Hardly any of the executives who include customer experience (CX) metrics in their quarterly earnings calls do it well. Forrester recommends avoiding CX metrics entirely. Stick to metrics that describe key business results and reflect the strategic goals of the organization — such as revenue, profit, or customer retention — at least until you’re sure that your CX measurement program has enough rigor to directly link customers’ experiences with business outcomes. Otherwise, CX metrics may misrepresent your company’s performance. When you do include CX metrics in your earnings calls, be prepared to face pointed questions from analysts who want to understand how they relate to your company’s financial performance.
If you are an executive, be ready to explain:
- Why you include CX metrics in earnings calls. Savvy listeners will detect attempts to tout impressive CX metrics as a way to distract from positive financial outcomes. If you can’t fully describe the metrics’ development and relationship to financial performance, you risk causing uncertainty and skepticism during the call.
- Why scores on these metrics have changed. Changes within your organization and broader environmental factors (e.g., fluctuations in the stock market, social issues) can influence customer perceptions of their experiences. So arm yourself with deeper analysis and insights that will help you explain changes in credible ways.
- How you’ve set CX metric goals. Many companies set arbitrary, inaccurate, or unrealistic CX metric goals. This breaks the connection among scores, customers’ experiences, and business performance.

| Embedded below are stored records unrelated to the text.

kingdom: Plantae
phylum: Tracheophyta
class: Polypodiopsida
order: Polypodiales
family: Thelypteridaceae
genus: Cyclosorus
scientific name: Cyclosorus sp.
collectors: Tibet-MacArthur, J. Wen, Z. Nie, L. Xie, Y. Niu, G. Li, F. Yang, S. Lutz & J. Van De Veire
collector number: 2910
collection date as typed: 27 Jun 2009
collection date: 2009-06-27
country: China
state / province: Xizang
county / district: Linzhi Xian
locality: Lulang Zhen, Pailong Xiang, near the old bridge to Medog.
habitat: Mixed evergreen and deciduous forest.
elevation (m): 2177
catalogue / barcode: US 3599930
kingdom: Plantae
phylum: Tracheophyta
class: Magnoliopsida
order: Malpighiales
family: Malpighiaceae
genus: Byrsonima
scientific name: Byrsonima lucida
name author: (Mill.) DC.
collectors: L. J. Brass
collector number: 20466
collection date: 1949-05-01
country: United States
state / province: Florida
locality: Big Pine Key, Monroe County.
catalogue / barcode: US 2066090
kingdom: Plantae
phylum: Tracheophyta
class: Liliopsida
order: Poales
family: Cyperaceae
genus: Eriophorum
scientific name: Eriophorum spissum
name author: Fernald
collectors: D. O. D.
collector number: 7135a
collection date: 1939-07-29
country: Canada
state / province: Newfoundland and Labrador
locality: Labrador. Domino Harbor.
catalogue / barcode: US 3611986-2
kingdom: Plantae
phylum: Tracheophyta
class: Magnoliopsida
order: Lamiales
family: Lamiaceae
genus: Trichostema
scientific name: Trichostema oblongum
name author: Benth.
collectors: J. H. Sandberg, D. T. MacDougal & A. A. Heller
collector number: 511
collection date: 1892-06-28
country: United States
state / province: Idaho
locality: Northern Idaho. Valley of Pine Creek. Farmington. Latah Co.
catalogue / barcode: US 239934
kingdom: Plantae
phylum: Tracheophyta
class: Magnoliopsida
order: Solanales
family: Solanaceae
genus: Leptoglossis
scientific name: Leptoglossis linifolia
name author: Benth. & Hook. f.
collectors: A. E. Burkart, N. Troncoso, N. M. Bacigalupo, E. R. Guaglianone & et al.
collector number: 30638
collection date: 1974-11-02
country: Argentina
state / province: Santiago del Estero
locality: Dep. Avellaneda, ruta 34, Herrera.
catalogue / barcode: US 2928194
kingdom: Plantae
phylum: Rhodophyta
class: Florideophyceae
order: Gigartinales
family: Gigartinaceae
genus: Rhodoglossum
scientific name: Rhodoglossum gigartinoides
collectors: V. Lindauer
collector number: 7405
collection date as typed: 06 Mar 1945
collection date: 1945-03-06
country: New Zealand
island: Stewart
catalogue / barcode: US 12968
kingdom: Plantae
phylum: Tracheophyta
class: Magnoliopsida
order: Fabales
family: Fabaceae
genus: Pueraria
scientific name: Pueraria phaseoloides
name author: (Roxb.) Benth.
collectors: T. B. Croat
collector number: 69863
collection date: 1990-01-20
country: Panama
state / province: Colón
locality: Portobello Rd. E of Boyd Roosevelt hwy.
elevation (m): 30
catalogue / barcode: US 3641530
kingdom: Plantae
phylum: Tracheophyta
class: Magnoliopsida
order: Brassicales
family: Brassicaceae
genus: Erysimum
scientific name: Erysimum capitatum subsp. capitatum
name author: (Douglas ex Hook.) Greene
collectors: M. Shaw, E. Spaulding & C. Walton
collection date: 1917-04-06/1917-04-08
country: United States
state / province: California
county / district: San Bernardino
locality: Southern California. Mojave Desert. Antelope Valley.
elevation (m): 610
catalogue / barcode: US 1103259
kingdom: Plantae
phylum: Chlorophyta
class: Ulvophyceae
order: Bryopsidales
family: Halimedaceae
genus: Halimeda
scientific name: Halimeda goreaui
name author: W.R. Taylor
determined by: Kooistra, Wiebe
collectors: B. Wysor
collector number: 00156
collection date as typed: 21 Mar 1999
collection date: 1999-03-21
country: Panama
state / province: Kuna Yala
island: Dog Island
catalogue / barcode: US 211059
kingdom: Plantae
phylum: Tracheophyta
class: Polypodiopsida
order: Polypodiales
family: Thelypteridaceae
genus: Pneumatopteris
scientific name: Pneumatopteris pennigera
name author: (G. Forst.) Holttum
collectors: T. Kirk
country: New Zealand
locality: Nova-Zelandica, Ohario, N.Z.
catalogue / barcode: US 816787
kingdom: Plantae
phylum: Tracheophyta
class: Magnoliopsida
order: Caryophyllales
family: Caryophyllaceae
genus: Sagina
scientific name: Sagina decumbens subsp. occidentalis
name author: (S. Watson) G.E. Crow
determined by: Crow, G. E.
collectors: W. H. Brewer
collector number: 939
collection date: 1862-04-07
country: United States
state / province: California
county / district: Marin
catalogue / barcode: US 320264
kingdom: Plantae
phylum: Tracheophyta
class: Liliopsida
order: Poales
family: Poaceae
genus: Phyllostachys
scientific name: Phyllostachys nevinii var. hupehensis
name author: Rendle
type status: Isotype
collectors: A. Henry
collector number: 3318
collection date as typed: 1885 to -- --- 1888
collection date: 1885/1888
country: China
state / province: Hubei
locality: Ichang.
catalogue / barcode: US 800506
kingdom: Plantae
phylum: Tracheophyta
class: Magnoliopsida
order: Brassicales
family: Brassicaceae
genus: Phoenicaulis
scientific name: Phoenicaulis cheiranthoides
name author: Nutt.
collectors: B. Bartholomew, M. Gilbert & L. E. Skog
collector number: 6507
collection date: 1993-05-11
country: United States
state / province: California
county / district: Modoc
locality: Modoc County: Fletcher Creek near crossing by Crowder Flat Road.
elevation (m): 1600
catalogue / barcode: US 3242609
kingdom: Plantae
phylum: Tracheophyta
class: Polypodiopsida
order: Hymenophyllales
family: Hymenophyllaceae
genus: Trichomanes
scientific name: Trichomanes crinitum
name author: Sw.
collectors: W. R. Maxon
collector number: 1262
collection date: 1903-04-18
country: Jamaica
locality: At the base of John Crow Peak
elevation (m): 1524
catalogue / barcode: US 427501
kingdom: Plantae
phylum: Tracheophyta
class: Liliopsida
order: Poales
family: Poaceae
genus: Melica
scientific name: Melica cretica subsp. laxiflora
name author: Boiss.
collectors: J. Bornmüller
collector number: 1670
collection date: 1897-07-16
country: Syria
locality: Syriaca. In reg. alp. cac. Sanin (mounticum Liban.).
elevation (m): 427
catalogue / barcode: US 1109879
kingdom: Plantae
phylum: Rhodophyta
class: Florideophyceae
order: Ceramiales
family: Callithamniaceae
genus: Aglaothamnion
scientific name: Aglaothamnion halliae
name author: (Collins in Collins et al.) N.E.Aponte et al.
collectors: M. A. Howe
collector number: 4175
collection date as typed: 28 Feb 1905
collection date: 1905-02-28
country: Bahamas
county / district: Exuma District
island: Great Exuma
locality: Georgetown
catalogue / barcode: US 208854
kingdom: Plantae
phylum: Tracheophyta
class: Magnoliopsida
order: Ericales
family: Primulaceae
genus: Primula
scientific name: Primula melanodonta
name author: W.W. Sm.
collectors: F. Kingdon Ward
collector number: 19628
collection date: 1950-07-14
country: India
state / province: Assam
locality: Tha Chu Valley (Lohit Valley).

It also puts you at risk of reporting a miss in CX metric goals that has no effect on business performance. Use Forrester’s research on setting CX metric goals to ensure that your goals are appropriate.
- Why you selected certain CX beacon metrics over others. Whether your company uses Net Promoter Score℠ (NPS), customer satisfaction, customer effort score, CX Index™, or perhaps a custom metric, choosing the best one can be daunting. Use Forrester’s research on selecting a beacon metric to build your rationale for selecting the metric you’re reporting on.
- Why you might not use the same CX beacon metric for all customer segments (it’s OK if you don’t). Articulate the different customer strategies that warrant different CX beacon metrics. This is common with larger companies that may have different goals and customer needs by region, client size, or line of business.
- Why your CX metric scores are different from those of your competitors. A mature CX measurement program includes benchmarking to key competitors, the overall industry, and sometimes other brands in your company’s aspirational set. Having these comparisons ready if you’re asked for them will show that you take CX competition seriously.
If you are an investor or analyst, keep in mind the following:
- CX metrics aren’t subject to SEC regulations or GAAP (generally accepted accounting principles) standards like financial statements are. This means that companies can report a variety of scores based on any number of methodologies — and even put their thumbs on the scale to inflate their scores. Watch for leaders who place too much emphasis on rosy CX performance measures — they may want to distract you from other issues.
- Data gathering methods can vary widely and affect CX metric scores. Companies normally report metrics generated through internal survey programs rather than independent, comparative third-party benchmarks. This approach is open to variation and manipulation. Ask executives to detail how they collect and analyze customer feedback. Have them describe what part and percentage of their business that their score represents. Be suspicious of sketchy details behind how the score is derived and what it represents.
- CX metrics performance should correspond to financial results (or other key business metrics). Movement in key CX metrics should reflect changes in other key business metrics that the company reports, although the relationship isn’t always perfect. Be skeptical about the actual effect of CX metrics results on shareholder value.